Amadísimos hermanos y hermanas:

1. Con gran alegría me encuentro hoy en Borno, en el estupendo marco de estas montañas, que se elevan al cielo imponentes y majestuosas. Os saludo cordialmente a todos, queridos borneses, y os agradezco vuestra acogida. Saludo a los veraneantes que vienen aquí durante el verano para respirar aire puro y buscar descanso entre vuestros pinares y vuestros montes, y extiendo mi saludo a toda la región de Valle Camónica, rica en tradiciones religiosas y bellezas naturales. Un saludo particular al obispo de Brescia, monseñor Bruno Foresti; al obispo auxiliar, monseñor Vigilio Olmi, y a vuestro párroco, don Giuseppe Maffi, a quien doy las gracias por sus palabras de bienvenida. Me alegra, además, poder encontrarme aquí, en su pueblo natal, con monseñor Giovanni Battista Re, mi íntimo, queridísimo y fidelísimo colaborador.

2. Queridos borneses, habéis querido acogerme ante vuestra iglesia parroquial, que destaca sobre vuestras casas y es punto de referencia significativo de vuestra fe e historia. Desde este lugar tan querido para vosotros, desearía deciros a todos: amad vuestra fe, testimoniadla con alegría y ponedla en práctica mediante el amor fraterno, el perdón generoso y la ayuda recíproca y solidaria.

A cuantos están alejados de la Iglesia o no son creyentes quisiera dirigirles esta invitación: no tengáis miedo de buscar a Dios, porque él os está buscando y os ama. A los jóvenes, que son la esperanza del tercer milenio, quisiera decirles: invertid bien vuestra vida, que es un talento destinado a dar fruto; recordad que se vive una sola vez.

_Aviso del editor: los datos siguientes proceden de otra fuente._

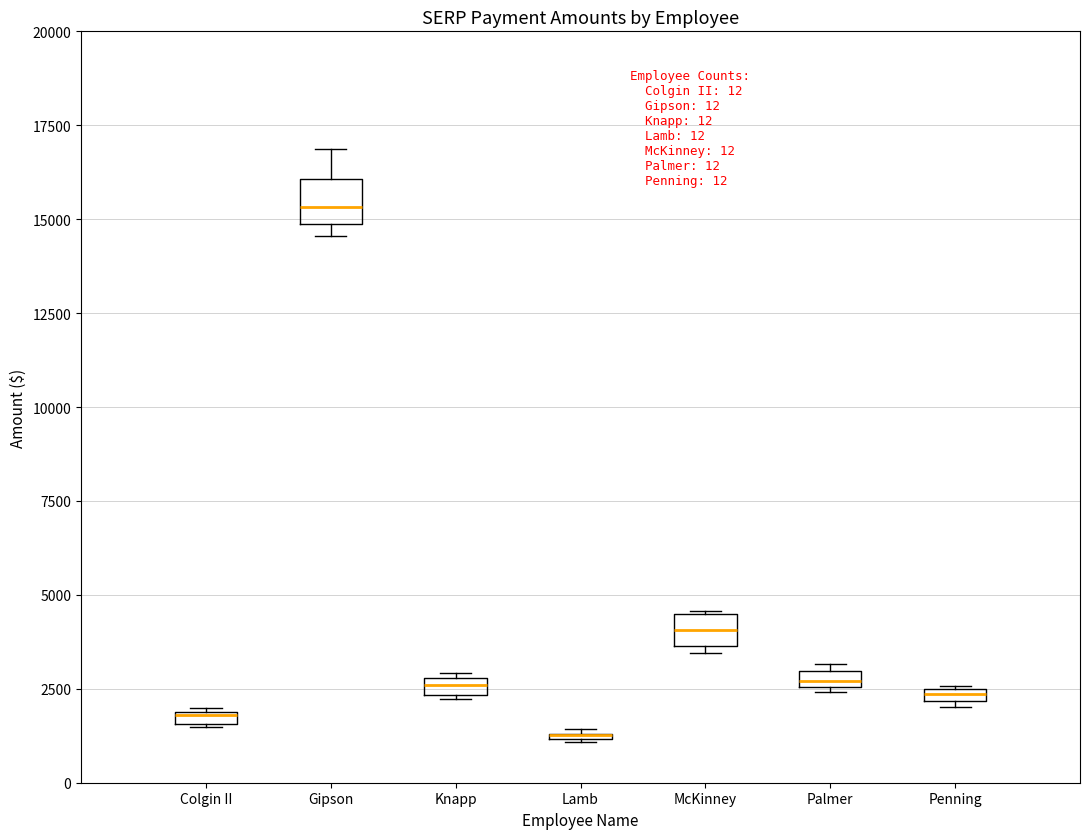

Where is the upper edge of the box for McKinney on the y-axis? The values are not printed on the chart, so give them approximately, as read against the axis.

4500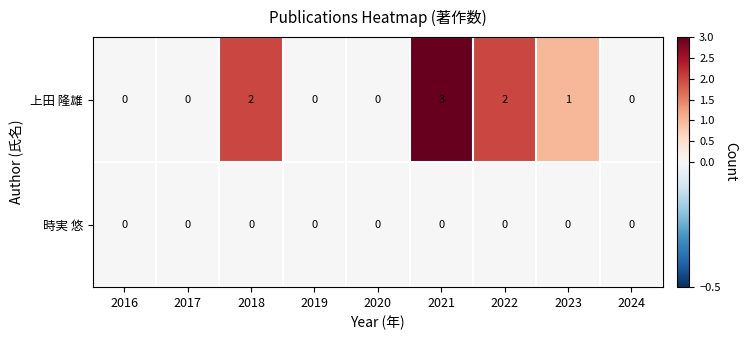

List the series in order of their overall mean, highest first.

上田 隆雄, 時実 悠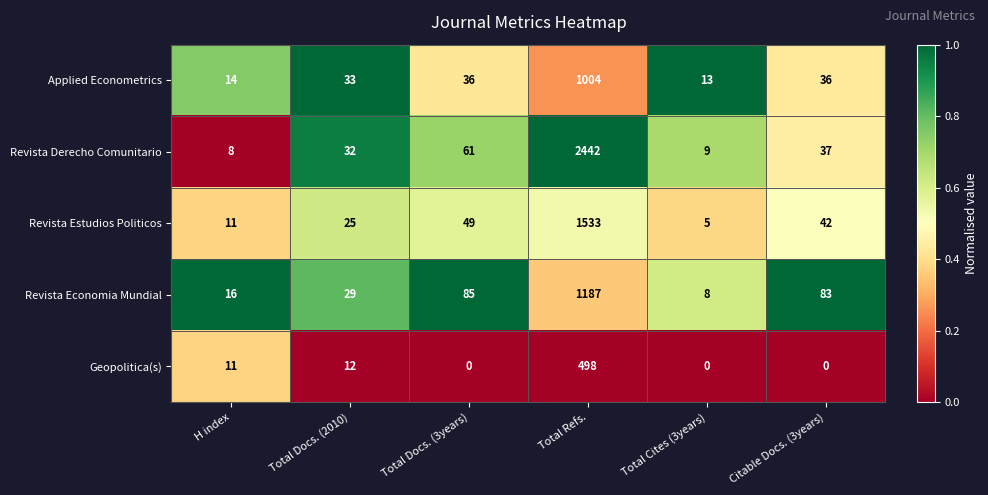

What is the highest value of the Revista Derecho Comunitario series?

2442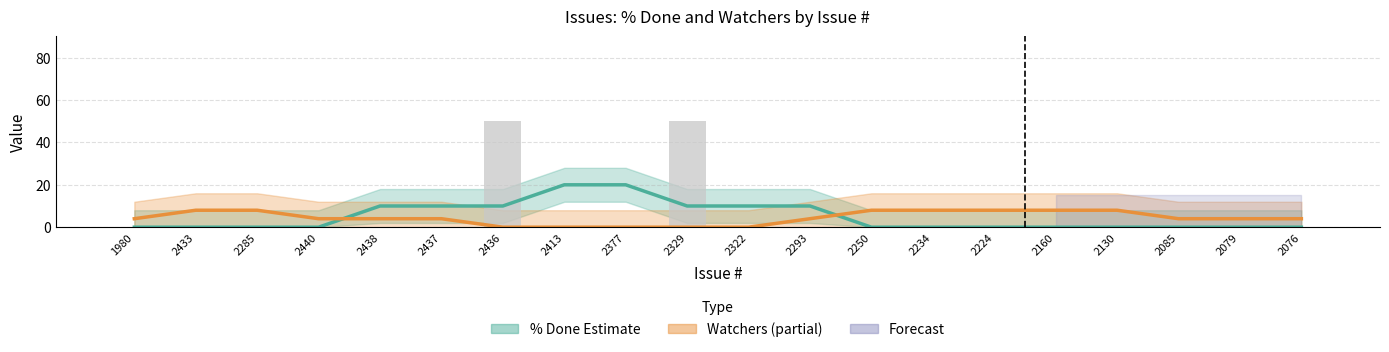

The value of Watchers (smoothed × 20) at 2079 is 7. True or false?

False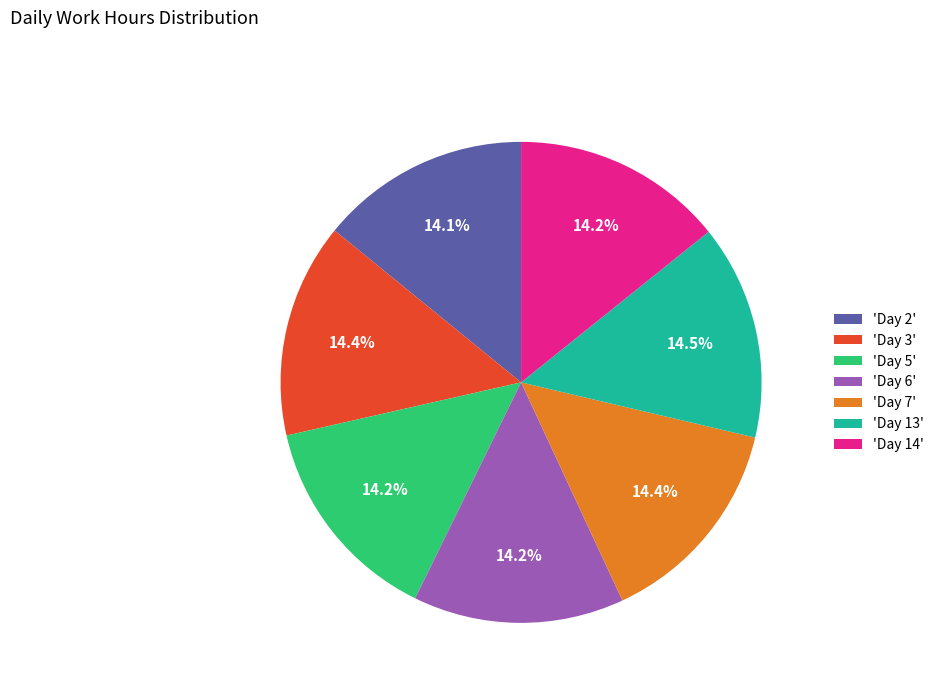

What is the ratio of the value at 'Day 13' to the value at 'Day 2'?

1.0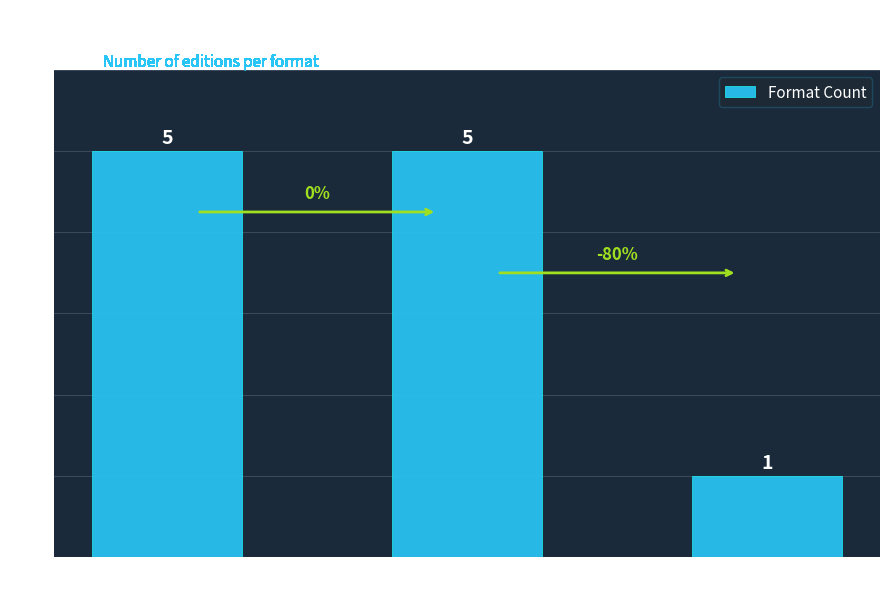

How many bars are there in total?

3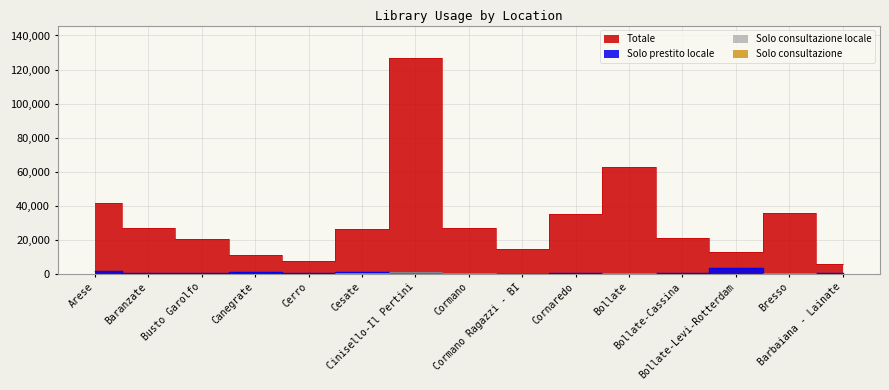

Which has a higher value, Cormano Ragazzi - BI or Cormano?

Cormano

Precisamente pensando en los jóvenes, me complace recordar que Giovanni Battista Montini, que fue luego el Papa Pablo VI, durante los años de su juventud solía pasar con sus padres, aquí en Borno, sus vacaciones de verano. En 1920, pocas semanas después de su ordenación sacerdotal, celebró la santa misa en vuestra iglesia. Este año se cumple el centenario de su nacimiento y, en espera de conmemorarlo solemnemente en septiembre, en Brescia, quisiera ahora invitaros a orar para que, siguiendo su ejemplo, muchos chicos y chicas de la comunidad de Borno, de Valle Camónica y de toda la diócesis bresciana sigan su ejemplo de adhesión fiel al Señor en el camino del sacerdocio o de la vida consagrada.

3. Amadísimos hermanos y hermanas, en este maravilloso escenario de la naturaleza es más fácil elevar la mirada al Creador y alabarlo por sus obras. En la carta apostólica Dies Domini puse de relieve que precisamente esta mirada contemplativa debe caracterizar al domingo, día del Señor.

Os deseo que el período de las vacaciones constituya un tiempo favorable para redescubrir el sentido cristiano del domingo, día de descanso, pero sobre todo de oración comunitaria; día en que Cristo resucitado nos colma de esperanza y alegría; día dado al hombre para su bien.

Que la Virgen santísima, a quien nos dirigimos con la plegaria del Ángelus, nos ayude en este esfuerzo de profundización espiritual y os ayude a todos vosotros a reavivar constantemente vuestra fe y vuestra adhesión a los valores cristianos que están en el origen de Borno y de las tradiciones de vuestros valles, ricos en religiosidad y en fidelidad activa al Evangelio.